EXERCISE DESCRIPTION => Copy every row below word for word, leaving out the pictures.

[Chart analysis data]
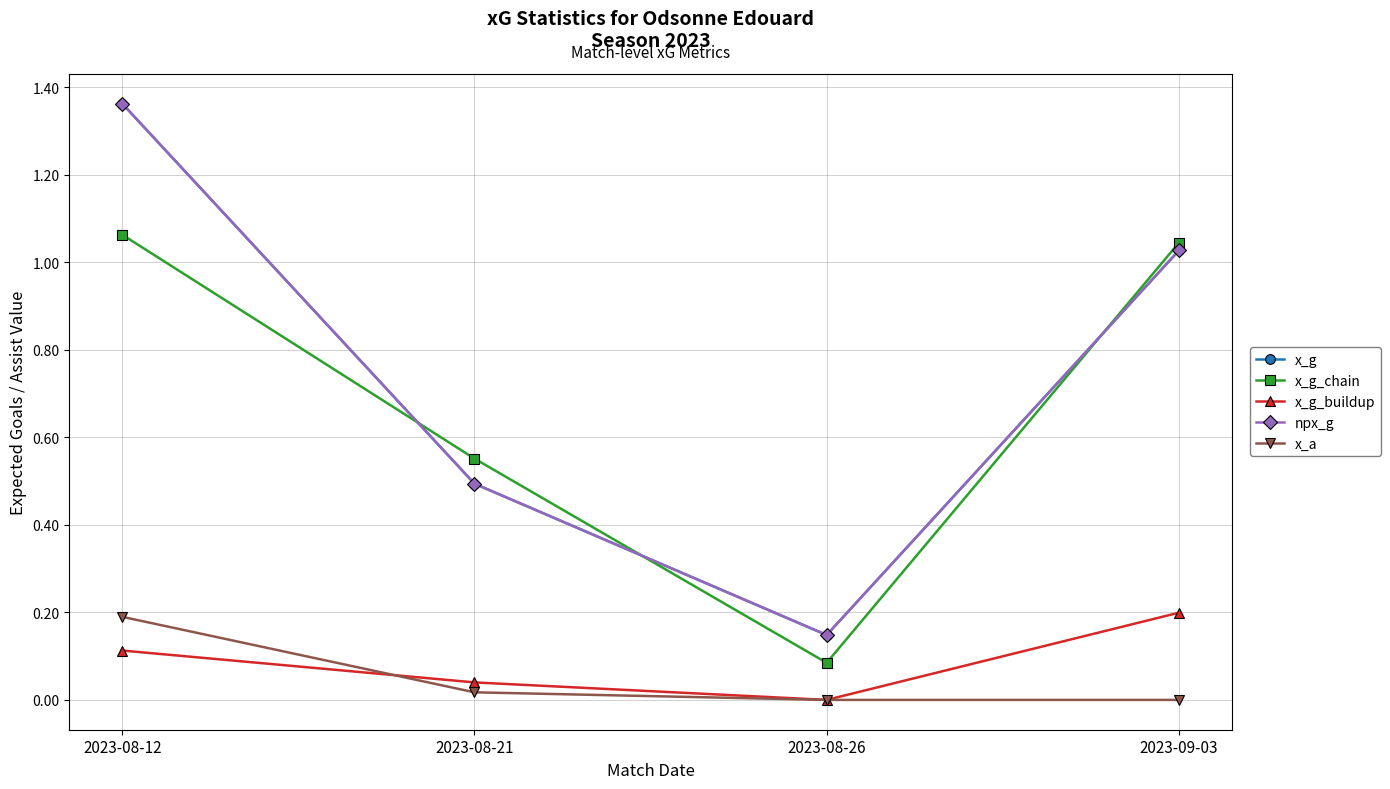

Is this an area chart (filled region under the line)?

No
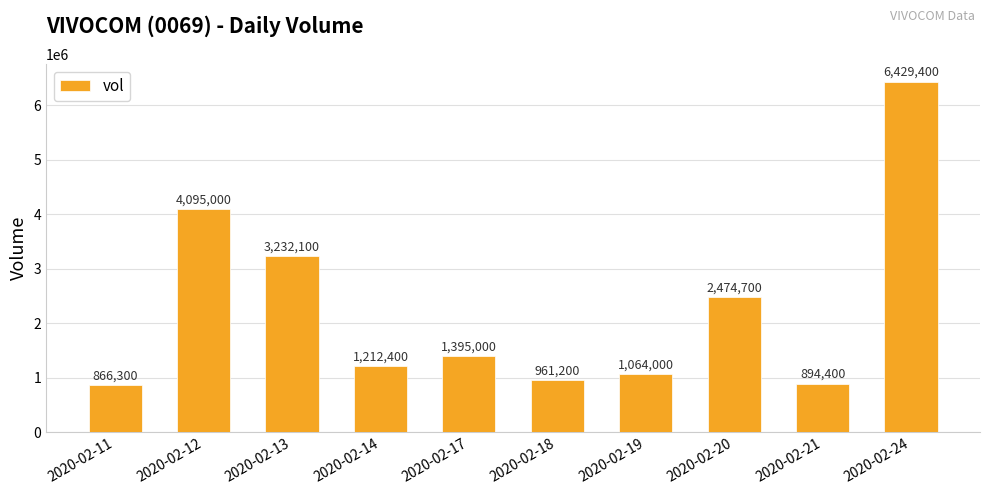

Reading left to right, what are all the values shown in this chart?

866300	4095000	3232100	1212400	1395000	961200	1064000	2474700	894400	6429400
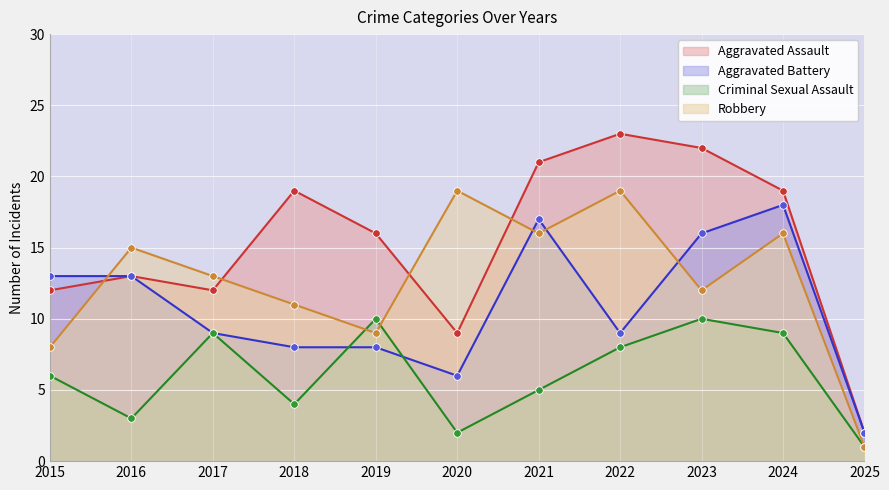

Which series has the widest spread of Y values?

Aggravated Assault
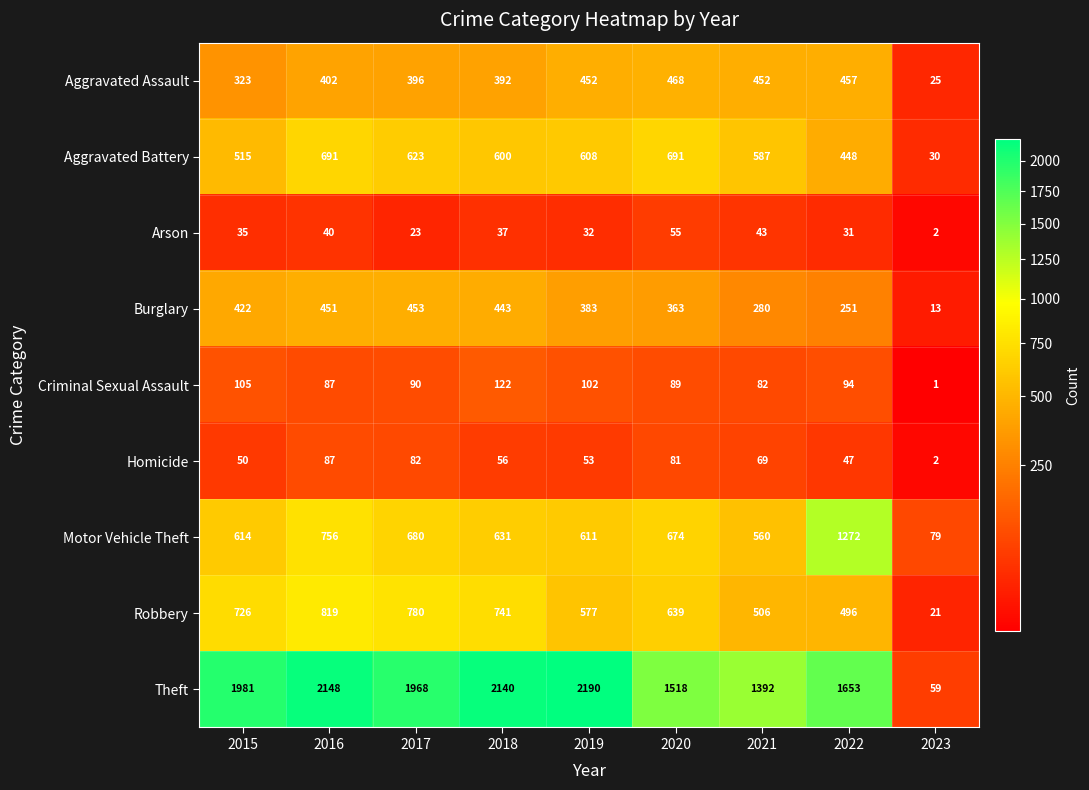

What is the maximum value shown in the chart?

2190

SOLUTION BELOW =>
Is this an area chart (filled region under the line)?

No

Reading left to right, what are all the values shown in this chart?

866300	4095000	3232100	1212400	1395000	961200	1064000	2474700	894400	6429400

Which series has the widest spread of Y values?

Aggravated Assault

What is the maximum value shown in the chart?

2190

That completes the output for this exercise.